The star of the Saturday action had to be Billy’s Falcon, a Nuclear Breeze gelding out of B T Falcon, and whose granddam produced two Sire Stakes champions — so he had the pedigree. In his corner is breeder/owner/trainer/driver Roger Hammer, “the King of the PA Fairs.”

And he has the speed as he won in 2:00.1 over a fair track rated “good” in his second career start, with back fractions of :58–:28.4.

The other 2-year-old colt pace winners went good miles (McClassic in 2:04.3–:28.4, Crazy Idea home in :30.2 in a 2:07 outing), but Billy’s Falcon and Hammer certainly stamped themselves as the early horse to keep an eye on.

Fastest 2-year-old filly pace winner was Unbeamlieveable (a Moon Beam filly backed by driver Chris Shaw, trainer Jason Shaw, and owner Mason Shaw), stopping the clock in 2:04–:28.3.

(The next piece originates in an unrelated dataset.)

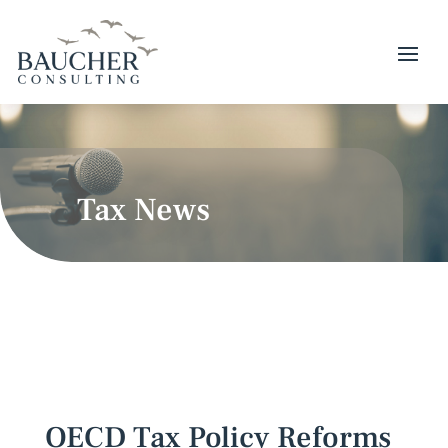
Tax News
OECD Tax Policy Reforms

On the trot, speed honors went to the filly She’s Seaworthy (Cantab Hall), a 2:07.3 winner for trainer/driver Steve Schoeffel and owners Virginia and Kathy Schoeffel, James Nelson, and the BPN Partnership.

Fastest colt was another trainer-driver Hammerite, the Yankee Glide gelding Keystone Shotgun, home in 2:08 for the ownership team of Hammer and Todd Schadel, the partnership behind Vivid Photo, the Hambletonian winner ten years ago.

In all, Hammer had an owning/training/driving triple; horsemen doublers were trainer/driver Schoeffel, driver Shaw and trainer Shaw, and driver Shawn Johnston.

To see video of the Bloomsburg action, click on this link.

The circuit heads back west this weekend to the Meadville Sertoma event at the Crawford County fairgrounds.